Window on Eurasia: Contraction of Russia’s Smaller Cities Creating Serious Social, Economic and Political Problems



Paul Goble

            Staunton, March 21 – The death of Russian villages is already an old if very sad story, but that country’s economic decline is now leading to the contraction of the population of many small and mid-sized cities, a development that has received little attention but that entails enormous social, economic and political problems.

            In an article posted on Slon.ru, Sergey Zakharov says that all of Moscow’s big talk about increasing the amount of Russia’s housing stock largely ignores what he calls “an extremely unpleasant problem,” the contraction in size of many of the smaller and mid-sized cities of the county (slon.ru/economics/kak_vymiraet_rossiya_karta_opustevshikh_gorodov-920081.xhtml).

            Moscow is continuing to grow despite the country’s demographic problems, “but in a majority of other regions of the country,” the population is falling and that in turn means that the challenge for the authorities is not the construction of new housing but rather tearing down existing stock so that it does not become a magnet for the homeless or the criminal.

            But such deconstruction entails many things, including the elimination of infrastructure or its maintenance at higher per capita costs because of fewer users along particular routes.  As a result, many cities and regions are cutting back on precisely that, and the result is the acceleration of depopulation because residents no longer have access to needed services.

            That in turn leads to “an inevitable trend – the voluntary or forced concentration of the population and the liquidation of settlements and villages which are left with few prospects,” Zakharov suggests. And that creates serious problems even though at present, they “practically are not discussed.”

             The 2010 census, he writes, recorded “a mass of settlements and [even] cities where the only thing that remained was the name!” the journalist continues. “They exist [only] on paper as administrative units, and many leaders at the district or even oblast level command territories in which there are no people.”

            The most recent enumeration, Zakharov continues, found that 36 percent of the Russian Federation’s 153,124 villages now have fewer than ten residents each and that 15 percent of the  country’s cities and towns have fewer than 3,000, figures that are much higher in the northwest and far east than elsewhere.
            The villages are disappearing entirely, while smaller cities and settlements are simply declining in size, sometimes in radical ways.  And this isn’t happening only in the Russian Far East, Zakharov says; it is taking place in oblasts just “200 to 300 kilometers from Moscow,” especially where transportation into the bigger cities makes commuting impossible.

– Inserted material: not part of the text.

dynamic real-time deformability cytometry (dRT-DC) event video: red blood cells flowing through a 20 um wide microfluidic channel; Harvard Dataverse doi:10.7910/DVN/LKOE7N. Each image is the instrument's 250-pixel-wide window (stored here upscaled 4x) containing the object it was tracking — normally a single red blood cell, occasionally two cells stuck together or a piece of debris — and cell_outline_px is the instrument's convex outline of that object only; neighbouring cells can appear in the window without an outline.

            Residents of the two capitals rarely see these places, but if one goes to areas just beyond their adjoining bedroom communities, he or she will find disappearing oblasts such as Tver, where “high mortality and low birthrates are leading to the depopulation of the region.” And if one looks further afield, the situation is even worse.

            In Siberia and the Russian Far East, the problem is far advanced, the journalist points out. There, the cities and towns that had existed along the Trans-Siberian are emptying out, “and around them is a desert,” at least as far as population is concerned.  In the future, Zakharov warns, the problems this will create for the country as a whole “will only grow.”
            This raises a critical question that as yet has found no answer, he suggests. “How can the social-economic and political integrity of the country be preserved with such a system of settlement, with a hypertrophic capital at the head, with a weakening body in the European part, and with too thin a skeleton beyond the Urals?”